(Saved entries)

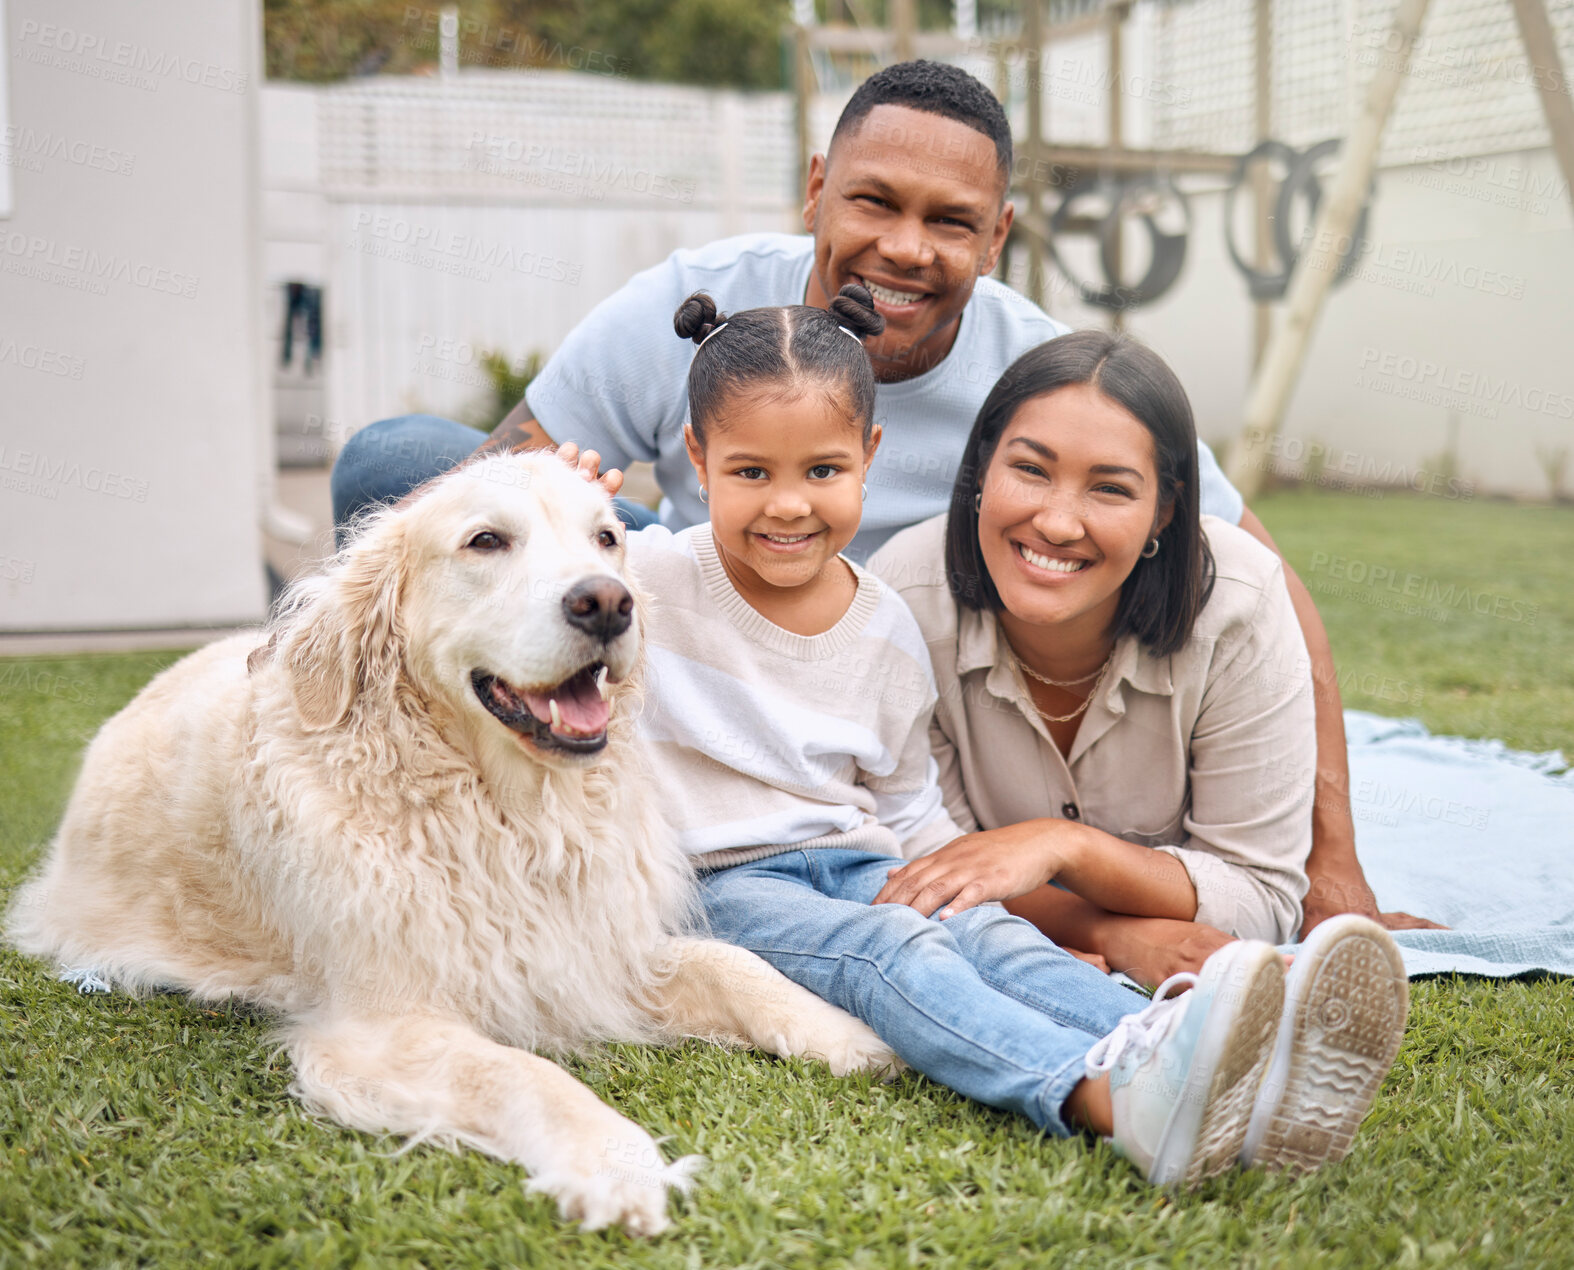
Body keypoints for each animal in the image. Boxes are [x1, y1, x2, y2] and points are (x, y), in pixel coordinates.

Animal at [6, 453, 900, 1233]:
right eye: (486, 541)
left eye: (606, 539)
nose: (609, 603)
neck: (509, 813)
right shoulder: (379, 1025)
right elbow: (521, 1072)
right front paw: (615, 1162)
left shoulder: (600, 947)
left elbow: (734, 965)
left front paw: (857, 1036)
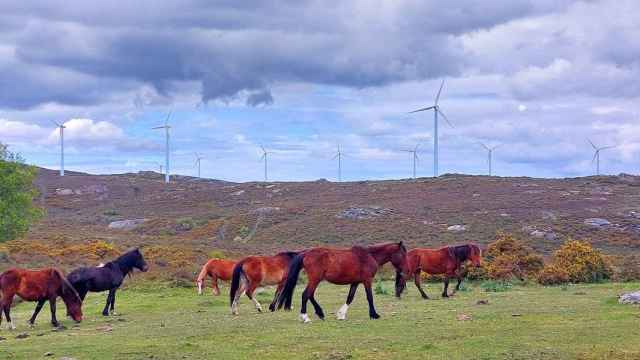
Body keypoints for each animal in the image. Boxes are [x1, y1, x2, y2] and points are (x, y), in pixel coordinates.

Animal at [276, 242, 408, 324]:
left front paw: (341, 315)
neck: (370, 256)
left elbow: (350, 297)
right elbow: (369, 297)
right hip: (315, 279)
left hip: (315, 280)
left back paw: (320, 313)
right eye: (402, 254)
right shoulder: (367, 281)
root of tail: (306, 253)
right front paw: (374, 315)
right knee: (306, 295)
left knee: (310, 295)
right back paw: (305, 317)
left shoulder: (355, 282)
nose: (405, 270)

▶ [Task brief]
From the entries above, copy out every line where the string "right" appears.

▶ [Solution]
right eye: (486, 541)
right shoulder: (379, 1025)
right elbow: (521, 1072)
right front paw: (615, 1162)
right elbow: (369, 297)
right hip: (315, 279)
right eye: (402, 254)
right shoulder: (367, 281)
right front paw: (374, 315)
right knee: (306, 295)
right back paw: (305, 317)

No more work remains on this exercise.